The white list can be expanded in a similar fashion to the ignore list. To do so, set the FT_INDEX_FILTER_ATTACHMENT_TYPES notes.ini by listing file type extensions with a wildcard character (*), separated by commas, using no space characters.
Additionally, FT_INDEX_FILTER_ATTACHMENT_TYPES_MAX_MB is a companion setting that enforces an upper limit on the size of files included in the white list. It accepts an integer value representing mebibytes (MiB).
Overriding the white list
Set FT_USE_MY_ATTACHMENT_WHITE_LIST=1 along with FT_INDEX_FILTER_ATTACHMENT_TYPES to exclusively use a custom list of files to be indexed.
Extending the white list for a particular database
Whichever white list is in effect on the system can be additionally extended for a specific database via the setting FT_INDEX_FILTER_ATTACHMENT_TYPES_<database replica id>. The white list in effect can either be the default, or extended or replaced via FT_INDEX_FILTER_ATTACHMENT_TYPES,
Also, any attachment file types appearing in this list can be size-capped by specifying the setting FT_INDEX_FILTER_ATTACHMENT_TYPES_MAX_MB_<database replica id> if so desired.
Controlling text retrieval
Once the full-text subsystem has determined that an attachment will be indexed, the next decision is how to extract text from that file attachment. Two methods exist: an intelligent parser (Tika) and ASCII text-stripping.
By default, files are sent to the intelligent parser unless the file extensions are explicitly listed in the ASCII text-stripping list. While the intelligent parser typically returns more relevant text tokens to the indexer, it is slower than raw ASCII text-stripping. Text-stripping, however, can result in many more superfluous tokens – such as text formatting elements and the like – to be returned to the indexer, which may decrease search accuracy.
The following are the ASCII text-stripping default list of file extensions:
*.ans,*.ascii,*.log,*.out,*.sms,*.text,*.txt,*.uni,*.utxt
Extending the ASCII text-stripping listSimilar to the ignore list and white list, the text-stripping list can be extended by adding entries via FT_INDEX_BRUTE_FORCE_ATTACHMENT_TYPES notes.ini. Again, list file type extensions with a wildcard character (*), separated by commas, using no space characters.
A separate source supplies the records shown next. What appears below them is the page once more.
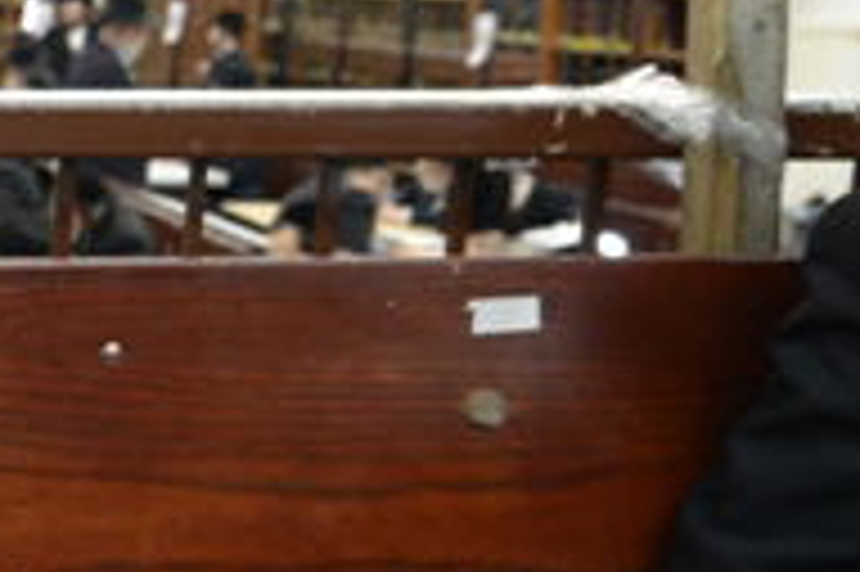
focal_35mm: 75
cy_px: 291
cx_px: -693
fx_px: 1790
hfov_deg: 19.8
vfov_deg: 18.1
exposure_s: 1/200
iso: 1000
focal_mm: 14
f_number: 2.8
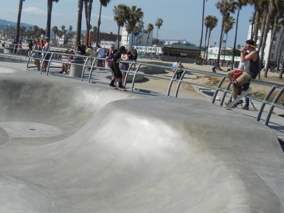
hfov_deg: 35.9
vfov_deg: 28.0
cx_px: 69
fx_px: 427
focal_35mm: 52
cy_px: 105
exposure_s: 1/692
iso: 160
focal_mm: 5.4
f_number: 7
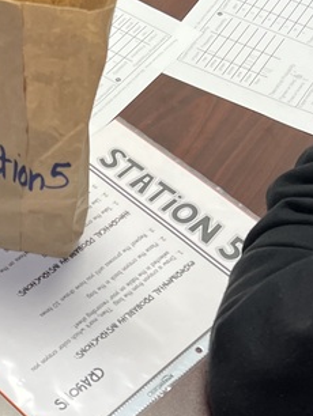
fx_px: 1047
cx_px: 5
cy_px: 250
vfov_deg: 22.5
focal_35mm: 87
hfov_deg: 16.7
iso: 125
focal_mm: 5.7
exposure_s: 1/120
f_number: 1.5
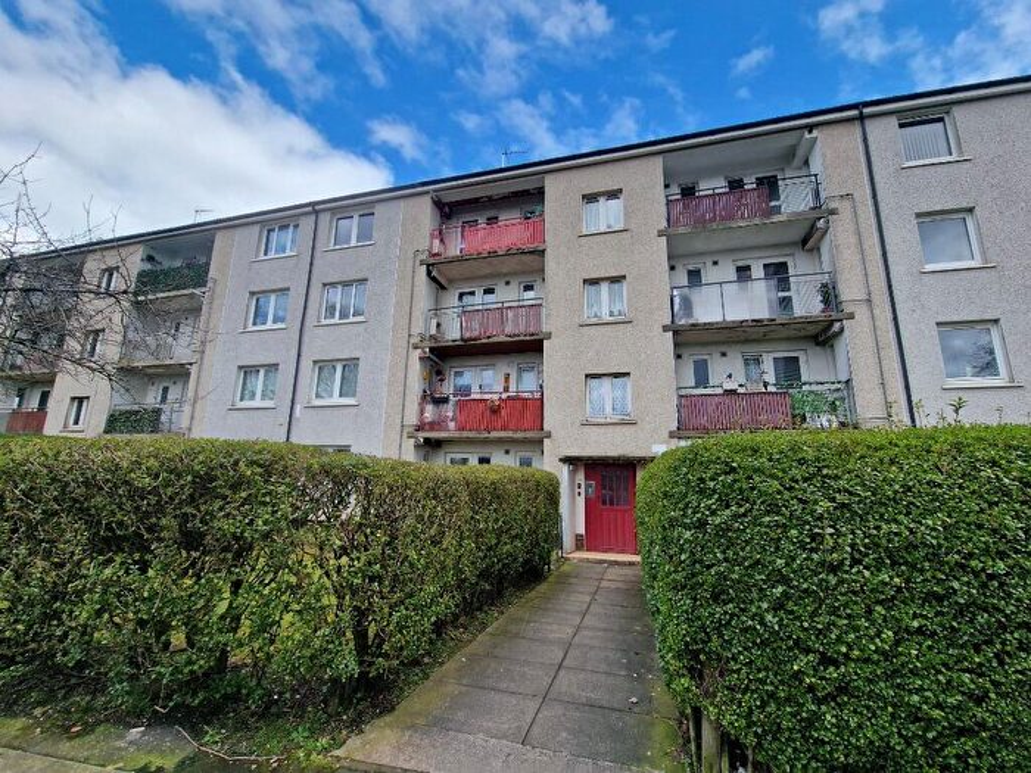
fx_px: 387
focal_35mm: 13
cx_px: 516
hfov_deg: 106.2
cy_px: 386
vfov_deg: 89.9
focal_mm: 2.2
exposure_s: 1/1120
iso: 50
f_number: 2.2
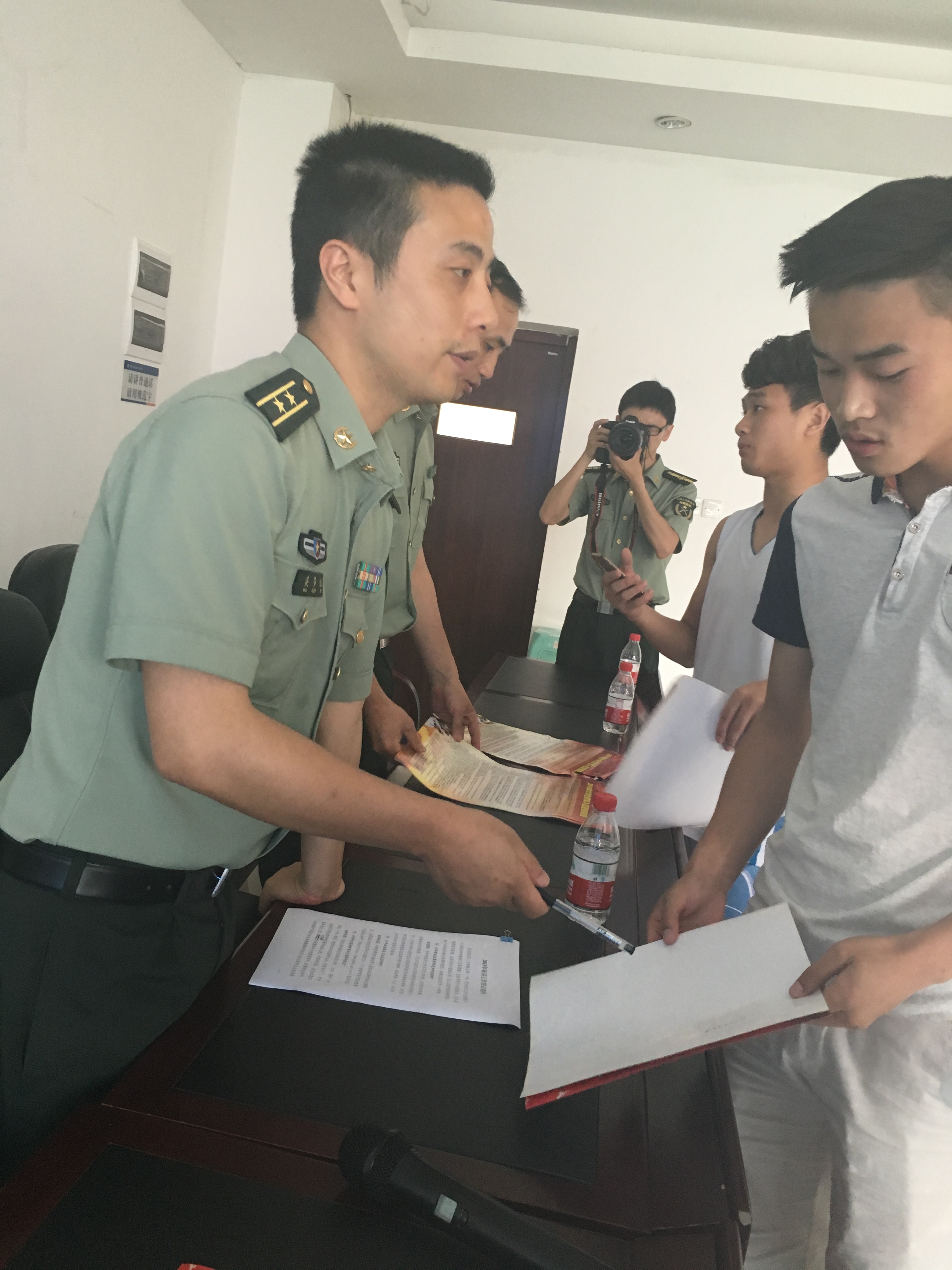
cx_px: 476
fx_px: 1063
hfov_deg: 48.2
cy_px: 635
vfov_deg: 61.7
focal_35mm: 29
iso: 160
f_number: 2.2
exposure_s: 1/33
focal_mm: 4.15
Overriding the ASCII text-stripping
Stating in Domino 14, you can set FT_USE_MY_ATTACHMENT_BRUTE_LIST=1 along with FT_INDEX_BRUTE_FORCE_ATTACHMENT_TYPES to exclusively use a custom list of files to be text-stripped.
Disabling the ASCII text-stripping
Set FT_DISABLE_BRUTE_FORCE=1 to prevent sending attachments through ASCII text-stripping.
Disabling attachment file name indexing
By default, both the intelligent parser and the ASCII text-stripper record the name of the file from which text is retrieved. If you prefer that users not search for attachment file names, then use the DISABLE_ATTACHMENT_SEARCH_BY_FILENAMES=1 setting.